Maybe it’s because I’ve seen Bruce Springsteen live four times this year (it is) but I can’t help but draw parallels between The River, the Boss’ double-album exploration of the commitments and confines of family, and writer Tom King and artists Gabriel Hernandez Walta and Jordie Bellaire’s run on The Vision, which ended last week with issue #12.
The Vision favors androids and artificial intelligence to cars and working class Joes, but like Springsteen’s The River, it is a work concerned with what it means to create a family and live alongside of them in society.
The book sees cybernetic Avenger The Vision settle down in the suburbs of Northern Virginia with a cybernetic wife and two cybernetic children of his own creation. When an old enemy shows up at the house events are set in motion that, when all is said and done, feel unavoidable from the start.

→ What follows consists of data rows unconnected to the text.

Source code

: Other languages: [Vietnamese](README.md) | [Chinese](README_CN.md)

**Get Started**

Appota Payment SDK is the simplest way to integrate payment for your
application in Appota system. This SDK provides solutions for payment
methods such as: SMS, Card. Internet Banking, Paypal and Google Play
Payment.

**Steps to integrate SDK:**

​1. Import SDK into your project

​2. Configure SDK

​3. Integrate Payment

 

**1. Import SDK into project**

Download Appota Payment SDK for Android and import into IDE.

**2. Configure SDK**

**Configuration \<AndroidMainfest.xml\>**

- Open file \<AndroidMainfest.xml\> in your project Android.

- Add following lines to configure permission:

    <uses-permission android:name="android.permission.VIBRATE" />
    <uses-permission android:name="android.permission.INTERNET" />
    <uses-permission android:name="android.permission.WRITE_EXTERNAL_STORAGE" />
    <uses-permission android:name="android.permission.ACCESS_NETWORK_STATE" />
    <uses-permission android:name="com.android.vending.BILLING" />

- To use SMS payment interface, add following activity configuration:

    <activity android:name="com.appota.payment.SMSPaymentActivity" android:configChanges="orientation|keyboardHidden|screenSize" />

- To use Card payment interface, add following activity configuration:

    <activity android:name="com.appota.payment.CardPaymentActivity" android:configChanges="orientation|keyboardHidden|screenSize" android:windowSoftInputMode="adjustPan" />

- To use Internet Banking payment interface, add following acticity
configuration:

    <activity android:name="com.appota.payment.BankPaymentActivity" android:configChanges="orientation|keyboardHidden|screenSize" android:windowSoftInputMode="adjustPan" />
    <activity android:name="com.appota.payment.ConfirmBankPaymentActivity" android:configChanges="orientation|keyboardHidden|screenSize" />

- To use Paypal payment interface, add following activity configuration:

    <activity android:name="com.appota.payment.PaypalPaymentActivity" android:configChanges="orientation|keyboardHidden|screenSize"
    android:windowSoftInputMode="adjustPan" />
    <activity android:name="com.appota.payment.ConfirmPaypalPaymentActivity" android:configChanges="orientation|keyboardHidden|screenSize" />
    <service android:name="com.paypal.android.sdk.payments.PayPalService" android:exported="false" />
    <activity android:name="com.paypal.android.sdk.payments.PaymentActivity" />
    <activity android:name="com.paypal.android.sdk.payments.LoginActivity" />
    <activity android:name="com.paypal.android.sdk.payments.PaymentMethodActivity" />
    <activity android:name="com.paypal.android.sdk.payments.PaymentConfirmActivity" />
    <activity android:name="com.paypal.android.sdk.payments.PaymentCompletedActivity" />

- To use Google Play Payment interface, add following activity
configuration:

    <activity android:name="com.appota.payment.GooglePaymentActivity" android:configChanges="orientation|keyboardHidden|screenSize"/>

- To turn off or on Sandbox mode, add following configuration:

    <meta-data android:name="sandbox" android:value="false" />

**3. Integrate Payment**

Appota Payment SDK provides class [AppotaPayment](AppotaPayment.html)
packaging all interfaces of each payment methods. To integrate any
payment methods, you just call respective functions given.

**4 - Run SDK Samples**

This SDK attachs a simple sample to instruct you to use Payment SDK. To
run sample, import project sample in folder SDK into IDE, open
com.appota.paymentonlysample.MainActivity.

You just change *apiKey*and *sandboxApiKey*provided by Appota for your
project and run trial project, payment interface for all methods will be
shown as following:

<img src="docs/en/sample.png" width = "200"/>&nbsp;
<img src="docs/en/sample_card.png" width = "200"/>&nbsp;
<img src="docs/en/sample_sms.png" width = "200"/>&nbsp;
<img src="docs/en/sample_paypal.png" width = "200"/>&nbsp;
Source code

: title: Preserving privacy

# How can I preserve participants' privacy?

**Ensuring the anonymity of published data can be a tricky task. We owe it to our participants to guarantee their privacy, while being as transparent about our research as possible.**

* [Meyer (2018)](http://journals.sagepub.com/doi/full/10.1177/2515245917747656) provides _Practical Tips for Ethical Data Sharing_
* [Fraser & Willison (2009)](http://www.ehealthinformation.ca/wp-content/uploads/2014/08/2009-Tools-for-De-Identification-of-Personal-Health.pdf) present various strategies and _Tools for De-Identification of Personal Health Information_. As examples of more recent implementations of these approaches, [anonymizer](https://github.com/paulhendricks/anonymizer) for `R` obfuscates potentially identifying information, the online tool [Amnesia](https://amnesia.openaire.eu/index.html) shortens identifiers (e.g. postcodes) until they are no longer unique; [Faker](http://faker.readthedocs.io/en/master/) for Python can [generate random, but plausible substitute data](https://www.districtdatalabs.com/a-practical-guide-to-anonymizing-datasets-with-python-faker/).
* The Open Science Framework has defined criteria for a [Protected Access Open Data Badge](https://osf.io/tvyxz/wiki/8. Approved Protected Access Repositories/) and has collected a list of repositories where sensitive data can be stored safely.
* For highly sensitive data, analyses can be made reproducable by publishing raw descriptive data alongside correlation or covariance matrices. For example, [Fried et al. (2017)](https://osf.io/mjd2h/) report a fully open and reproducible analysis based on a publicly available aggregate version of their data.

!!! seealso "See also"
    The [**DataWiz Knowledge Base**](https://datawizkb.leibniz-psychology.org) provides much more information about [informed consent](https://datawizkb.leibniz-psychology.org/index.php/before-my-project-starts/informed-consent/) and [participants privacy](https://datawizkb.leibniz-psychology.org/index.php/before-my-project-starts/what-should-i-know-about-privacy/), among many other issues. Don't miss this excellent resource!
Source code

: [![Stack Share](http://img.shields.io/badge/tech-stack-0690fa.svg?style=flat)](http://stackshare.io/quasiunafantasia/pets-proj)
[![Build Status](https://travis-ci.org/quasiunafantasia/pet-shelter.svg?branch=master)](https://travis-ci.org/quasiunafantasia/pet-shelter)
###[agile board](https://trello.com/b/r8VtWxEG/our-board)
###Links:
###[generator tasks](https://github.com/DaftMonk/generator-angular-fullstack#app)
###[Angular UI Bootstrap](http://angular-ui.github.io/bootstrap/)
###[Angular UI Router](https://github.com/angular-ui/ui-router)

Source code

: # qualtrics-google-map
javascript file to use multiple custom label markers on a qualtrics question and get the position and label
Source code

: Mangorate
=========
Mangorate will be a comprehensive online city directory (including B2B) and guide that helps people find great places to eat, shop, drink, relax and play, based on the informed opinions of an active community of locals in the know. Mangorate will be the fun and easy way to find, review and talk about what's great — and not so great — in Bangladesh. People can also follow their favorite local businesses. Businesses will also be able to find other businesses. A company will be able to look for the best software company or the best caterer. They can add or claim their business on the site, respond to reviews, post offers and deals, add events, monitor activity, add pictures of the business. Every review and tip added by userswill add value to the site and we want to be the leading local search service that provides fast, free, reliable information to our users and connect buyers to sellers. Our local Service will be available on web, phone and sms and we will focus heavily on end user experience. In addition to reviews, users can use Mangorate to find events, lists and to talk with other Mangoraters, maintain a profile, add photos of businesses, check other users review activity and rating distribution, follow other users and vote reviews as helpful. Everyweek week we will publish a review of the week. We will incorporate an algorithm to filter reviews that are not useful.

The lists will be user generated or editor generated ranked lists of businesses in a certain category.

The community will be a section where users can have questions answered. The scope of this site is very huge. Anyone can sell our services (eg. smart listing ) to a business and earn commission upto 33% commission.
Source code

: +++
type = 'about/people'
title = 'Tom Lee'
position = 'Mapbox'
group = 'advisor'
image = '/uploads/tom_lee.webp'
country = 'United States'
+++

The book posits the notion that having a family opens one up to the possibility of certain inevitabilities. Familial ties bring with them certain triggers or buttons that, for better or worse, when pulled or pushed, create predictable responses.
The Vision winds up being the perfect character for exploring these themes as, from the most cynical point of view, spousal and parental relationships can feel like programming, like binary switches imposed upon a being that execute particular, predictable processes should the correct motivation arise. If one’s family is threatened one can be predicted to respond with aggression, as if the entire interaction, from threat to recourse, is as straightforward as ones and zeroes.
Looking back on the events of The Vision’s twelve issue run the story that unfolds feels at once utterly unavoidable and utterly human. It’s as clinical as a series of interconnected if/then statements and as profound as a mother lifting a car to save her child.
You’d be forgiven for thinking The Vision had been written by a dogmatic bachelor. At times Vision’s commitments to marriage and fatherhood feel like a surrender of free will, a forfeiture of control. And there is a certain surrender involved in Vision’s pursuit of family life, a surrender to those potential inevitabilities. But there is also the potential, within those constraints, of profoundly affecting the world around you. Like Neo seeing the code of the Matrix fluttering before him, an understanding of the interconnected ties that bind oneself to the world around them brings with it a power all its own, to manipulate those ties like a giant mech suit made of family members and exert more influence on the world than you could as an individual.
And yet, be it shackles or springboard, The Vision presents family as still something more. A phenomenon. An unknown. Why do we create replacements for ourselves who will one day create replacements for themselves and so on and so forth ad infinitum? What is the end game of family?
The Vision never answers those questions, but it displays the fundamental humanity behind asking them in spectacular fashion.